In the text of the rows below, replace "presunta" with "supuesta" everywhere it occurs and change nothing else. Leave the pictures out of your answer.

## WORKING DATA
Segment Open
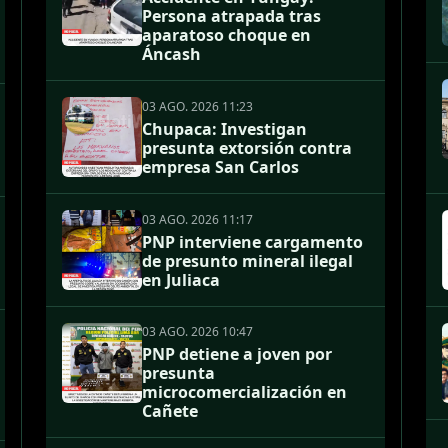
Persona atrapada tras
aparatoso choque en
Áncash
03 AGO. 2026 11:23
Chupaca: Investigan
presunta extorsión contra
empresa San Carlos
03 AGO. 2026 11:17
PNP interviene cargamento
de presunto mineral ilegal
en Juliaca
03 AGO. 2026 10:47
PNP detiene a joven por
presunta
microcomercialización en
Cañete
Segment Closed
## WRITTEN SOLUTION
Persona atrapada tras
aparatoso choque en
Áncash
03 AGO. 2026 11:23
Chupaca: Investigan
supuesta extorsión contra
empresa San Carlos
03 AGO. 2026 11:17
PNP interviene cargamento
de presunto mineral ilegal
en Juliaca
03 AGO. 2026 10:47
PNP detiene a joven por
supuesta
microcomercialización en
Cañete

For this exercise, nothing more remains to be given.